Likewise, the purely random model would suggest that about 1/3,000th of Barack's connections would be two degrees from me, so likely a handful of people, maybe just one, depending on just how far over 500 the number really is. Again plausible, but again, we're not dealing with strictly random samples.

Paul Erdős, Alfréd Rényi, Béla Bollobás and others proved some very interesting results about random graphs starting in 1959, but social network graphs don't appear to fit the usual model. I recall running across more relevant work while trolling through Wikipedia a while ago. I might have to go back for another look. [There's more on social network graphs here and here --D.H. Dec 2015]

So, does this demonstrate the awesome power of social networking, that a random none-too-social geek can find himself three steps away from one of the world's most influential offices? Well, just what use am I meant to make of this connectivity beyond getting a longer-than-expected blog post out of it? Whatever use I might want to put it to, pretty much the rest of LinkedIn has the same shot if not better. I and the rest of the teeming masses can't see Obama's connections, or send him InMail, or do anything else particularly impressive. In other words, we're in about the same situation as any other private citizen of the US, which is where we were without LinkedIn.

There's a general principle at work here: You can't deliver privileged access to everyone.

Thursday, May 8, 2008

Connect the dots and the world will follow

Musing about connectivity and intelligence put me in mind of one of my favorite branches of mathematics (yep, I'm a geek -- that's "favorite branches of mathematics", plural): graph theory.

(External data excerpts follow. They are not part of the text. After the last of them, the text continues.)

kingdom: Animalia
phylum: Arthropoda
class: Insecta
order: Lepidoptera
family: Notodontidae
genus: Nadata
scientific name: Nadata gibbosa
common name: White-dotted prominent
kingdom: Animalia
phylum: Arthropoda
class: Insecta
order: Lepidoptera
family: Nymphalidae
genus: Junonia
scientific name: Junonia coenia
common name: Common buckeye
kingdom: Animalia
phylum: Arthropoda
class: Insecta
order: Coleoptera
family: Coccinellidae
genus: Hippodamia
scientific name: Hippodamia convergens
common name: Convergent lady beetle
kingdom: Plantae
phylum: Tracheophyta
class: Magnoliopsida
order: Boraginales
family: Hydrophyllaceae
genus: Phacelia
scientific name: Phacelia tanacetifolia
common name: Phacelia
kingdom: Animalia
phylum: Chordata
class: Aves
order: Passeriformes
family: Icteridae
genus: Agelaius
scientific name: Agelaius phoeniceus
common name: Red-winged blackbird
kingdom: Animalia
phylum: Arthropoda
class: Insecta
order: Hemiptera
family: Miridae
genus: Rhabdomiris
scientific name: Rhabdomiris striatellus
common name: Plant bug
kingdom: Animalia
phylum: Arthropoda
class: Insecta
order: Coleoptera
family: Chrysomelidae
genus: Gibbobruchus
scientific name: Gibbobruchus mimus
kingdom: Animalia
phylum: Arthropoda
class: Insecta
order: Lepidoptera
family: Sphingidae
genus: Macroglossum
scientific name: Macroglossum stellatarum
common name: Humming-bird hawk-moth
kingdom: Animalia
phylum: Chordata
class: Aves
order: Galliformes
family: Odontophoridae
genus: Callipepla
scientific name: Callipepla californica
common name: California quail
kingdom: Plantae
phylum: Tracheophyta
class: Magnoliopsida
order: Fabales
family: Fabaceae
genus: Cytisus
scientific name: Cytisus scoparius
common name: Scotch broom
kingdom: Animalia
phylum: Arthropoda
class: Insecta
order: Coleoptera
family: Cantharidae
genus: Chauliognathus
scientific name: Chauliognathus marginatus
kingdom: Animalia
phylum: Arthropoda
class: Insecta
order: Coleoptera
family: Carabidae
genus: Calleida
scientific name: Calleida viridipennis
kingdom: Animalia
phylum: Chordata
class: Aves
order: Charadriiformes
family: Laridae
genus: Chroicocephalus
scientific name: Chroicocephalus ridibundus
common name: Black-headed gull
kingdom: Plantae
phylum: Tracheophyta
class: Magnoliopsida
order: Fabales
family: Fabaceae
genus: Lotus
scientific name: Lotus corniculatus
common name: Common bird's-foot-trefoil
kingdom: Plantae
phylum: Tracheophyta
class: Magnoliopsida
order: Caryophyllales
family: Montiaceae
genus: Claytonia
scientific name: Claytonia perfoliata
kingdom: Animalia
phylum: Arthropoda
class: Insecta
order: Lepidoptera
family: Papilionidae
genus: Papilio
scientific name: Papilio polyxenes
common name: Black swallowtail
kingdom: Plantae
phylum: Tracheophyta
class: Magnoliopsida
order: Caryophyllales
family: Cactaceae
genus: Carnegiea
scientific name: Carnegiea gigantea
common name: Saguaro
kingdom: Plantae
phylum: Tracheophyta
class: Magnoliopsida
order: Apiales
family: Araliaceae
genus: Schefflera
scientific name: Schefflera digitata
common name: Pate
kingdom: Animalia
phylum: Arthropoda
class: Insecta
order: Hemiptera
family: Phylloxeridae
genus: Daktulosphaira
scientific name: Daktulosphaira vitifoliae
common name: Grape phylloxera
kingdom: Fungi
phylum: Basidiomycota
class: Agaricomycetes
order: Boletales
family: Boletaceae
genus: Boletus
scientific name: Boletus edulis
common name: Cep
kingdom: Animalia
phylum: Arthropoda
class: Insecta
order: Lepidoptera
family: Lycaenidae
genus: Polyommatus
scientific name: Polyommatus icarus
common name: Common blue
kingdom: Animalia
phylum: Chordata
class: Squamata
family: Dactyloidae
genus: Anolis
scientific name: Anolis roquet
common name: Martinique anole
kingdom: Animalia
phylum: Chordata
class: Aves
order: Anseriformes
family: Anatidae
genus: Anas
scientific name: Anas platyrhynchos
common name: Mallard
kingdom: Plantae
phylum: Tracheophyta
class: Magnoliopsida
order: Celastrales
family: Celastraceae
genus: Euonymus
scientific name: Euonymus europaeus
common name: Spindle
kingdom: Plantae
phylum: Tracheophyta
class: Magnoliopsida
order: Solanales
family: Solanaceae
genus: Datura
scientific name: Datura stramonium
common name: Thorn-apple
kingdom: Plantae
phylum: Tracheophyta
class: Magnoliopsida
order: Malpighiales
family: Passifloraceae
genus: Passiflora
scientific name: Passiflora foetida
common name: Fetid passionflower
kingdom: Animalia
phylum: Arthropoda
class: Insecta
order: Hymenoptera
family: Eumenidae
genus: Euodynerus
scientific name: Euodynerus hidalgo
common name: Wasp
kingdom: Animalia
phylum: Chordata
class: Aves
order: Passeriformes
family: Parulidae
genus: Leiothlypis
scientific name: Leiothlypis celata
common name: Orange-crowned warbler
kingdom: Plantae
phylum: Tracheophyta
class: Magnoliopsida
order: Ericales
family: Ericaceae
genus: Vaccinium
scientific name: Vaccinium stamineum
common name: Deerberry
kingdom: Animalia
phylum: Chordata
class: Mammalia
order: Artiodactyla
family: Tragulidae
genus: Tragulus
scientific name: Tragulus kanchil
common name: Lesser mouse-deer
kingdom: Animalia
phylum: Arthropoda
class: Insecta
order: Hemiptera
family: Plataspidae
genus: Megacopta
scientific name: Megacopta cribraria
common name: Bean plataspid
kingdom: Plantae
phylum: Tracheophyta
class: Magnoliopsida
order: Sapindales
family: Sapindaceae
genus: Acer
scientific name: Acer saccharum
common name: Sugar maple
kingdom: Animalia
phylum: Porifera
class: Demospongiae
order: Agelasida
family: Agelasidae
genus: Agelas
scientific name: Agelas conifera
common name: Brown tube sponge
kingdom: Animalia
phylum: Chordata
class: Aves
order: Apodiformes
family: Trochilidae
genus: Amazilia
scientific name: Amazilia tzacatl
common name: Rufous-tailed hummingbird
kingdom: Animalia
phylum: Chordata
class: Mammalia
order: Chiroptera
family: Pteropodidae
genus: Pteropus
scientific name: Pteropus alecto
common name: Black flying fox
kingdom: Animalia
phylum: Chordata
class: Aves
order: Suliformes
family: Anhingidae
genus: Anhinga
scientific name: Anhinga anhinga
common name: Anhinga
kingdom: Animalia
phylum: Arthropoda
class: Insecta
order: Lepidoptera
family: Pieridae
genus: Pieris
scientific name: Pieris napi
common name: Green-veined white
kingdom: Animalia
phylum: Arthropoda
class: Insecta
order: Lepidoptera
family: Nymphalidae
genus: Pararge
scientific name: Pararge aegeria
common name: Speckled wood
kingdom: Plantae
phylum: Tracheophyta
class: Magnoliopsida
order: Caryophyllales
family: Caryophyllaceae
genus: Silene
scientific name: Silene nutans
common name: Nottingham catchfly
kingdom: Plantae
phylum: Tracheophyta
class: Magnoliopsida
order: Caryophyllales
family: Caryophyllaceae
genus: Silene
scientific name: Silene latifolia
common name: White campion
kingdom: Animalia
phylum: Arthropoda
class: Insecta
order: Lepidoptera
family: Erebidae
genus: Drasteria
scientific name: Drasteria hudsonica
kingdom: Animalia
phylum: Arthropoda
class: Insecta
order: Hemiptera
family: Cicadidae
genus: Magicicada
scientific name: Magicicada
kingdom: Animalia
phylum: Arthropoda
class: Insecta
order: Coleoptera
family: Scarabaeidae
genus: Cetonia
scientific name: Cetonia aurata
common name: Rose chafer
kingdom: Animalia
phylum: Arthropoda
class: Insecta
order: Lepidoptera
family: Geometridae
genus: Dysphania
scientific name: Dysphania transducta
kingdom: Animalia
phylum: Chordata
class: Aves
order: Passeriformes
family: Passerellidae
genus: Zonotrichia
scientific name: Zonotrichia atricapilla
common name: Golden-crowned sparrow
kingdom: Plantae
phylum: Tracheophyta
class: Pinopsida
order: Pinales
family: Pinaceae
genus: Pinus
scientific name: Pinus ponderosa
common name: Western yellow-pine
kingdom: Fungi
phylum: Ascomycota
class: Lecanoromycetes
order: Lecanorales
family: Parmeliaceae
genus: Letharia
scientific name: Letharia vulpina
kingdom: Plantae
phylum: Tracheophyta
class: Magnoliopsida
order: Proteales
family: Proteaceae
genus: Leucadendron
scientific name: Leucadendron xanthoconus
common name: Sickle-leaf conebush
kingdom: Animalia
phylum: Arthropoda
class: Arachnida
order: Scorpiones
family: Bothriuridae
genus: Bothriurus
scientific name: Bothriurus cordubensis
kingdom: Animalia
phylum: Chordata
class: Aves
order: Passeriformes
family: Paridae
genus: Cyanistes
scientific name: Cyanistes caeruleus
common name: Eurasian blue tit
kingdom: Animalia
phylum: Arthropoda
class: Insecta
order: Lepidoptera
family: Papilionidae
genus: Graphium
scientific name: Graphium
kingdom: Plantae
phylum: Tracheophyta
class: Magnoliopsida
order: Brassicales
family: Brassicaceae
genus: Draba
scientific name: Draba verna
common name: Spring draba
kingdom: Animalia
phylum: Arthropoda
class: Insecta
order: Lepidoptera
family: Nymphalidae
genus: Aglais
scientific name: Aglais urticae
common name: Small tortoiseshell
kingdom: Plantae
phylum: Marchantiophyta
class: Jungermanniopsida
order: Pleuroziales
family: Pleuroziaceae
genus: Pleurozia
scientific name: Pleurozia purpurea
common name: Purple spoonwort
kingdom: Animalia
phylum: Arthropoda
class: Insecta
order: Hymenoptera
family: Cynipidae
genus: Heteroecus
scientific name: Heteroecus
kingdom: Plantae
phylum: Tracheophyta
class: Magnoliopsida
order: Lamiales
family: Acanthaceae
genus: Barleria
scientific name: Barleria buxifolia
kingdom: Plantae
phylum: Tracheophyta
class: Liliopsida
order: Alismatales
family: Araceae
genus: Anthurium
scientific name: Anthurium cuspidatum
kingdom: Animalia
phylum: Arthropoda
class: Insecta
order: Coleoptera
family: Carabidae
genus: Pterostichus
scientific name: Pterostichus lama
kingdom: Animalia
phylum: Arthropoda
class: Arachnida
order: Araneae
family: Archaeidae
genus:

For those unfamiliar with the game, here's how it works. Take a bunch of dots and connect them with lines. The lines don't have to be straight, and they can cross each other. You can move the dots around however you like to make the picture clearer. All that matters is what's connected to what. If dot A is connected to dot B, it doesn't matter here how many lines you drew between the two, so let's just say there's never more than one. From this simple setup come many deep and interesting results (interesting to a math geek, at least).

Suppose you can connect each dot to at most one other dot (if you can't connect them at all, you've just got dots). In that case, you'll always end up with some number (maybe zero) of loose dots, and some number (maybe zero) of pairs of dots connected by a line.

Suppose you can connect each dot to at most two other dots. Then (after maybe re-arranging to get a clearer picture) you'll get three different things: loose dots, connected pairs and rings of three or more dots.

Now suppose you can connect each dot to at most three other dots. There are now infinitely many different possibilities, almost all of which are completely unknown except in a broad statistical sense. Even telling if two arrangements are the same or different is (in general) an intractable problem. Or at least we're pretty sure it is.

What if you can connect each dot to up to four (or five, or a million) different dots. Have you gained much? Not really. You can take any dot with more than three lines out and replace it with a ring of dots, each with one line out to the rest of the world.

In short, there are effectively only four levels of connectivity: zero (boring), one (boring), two (pretty boring) and three or more (infinitely complex). How connected the world is really only matters at one critical point.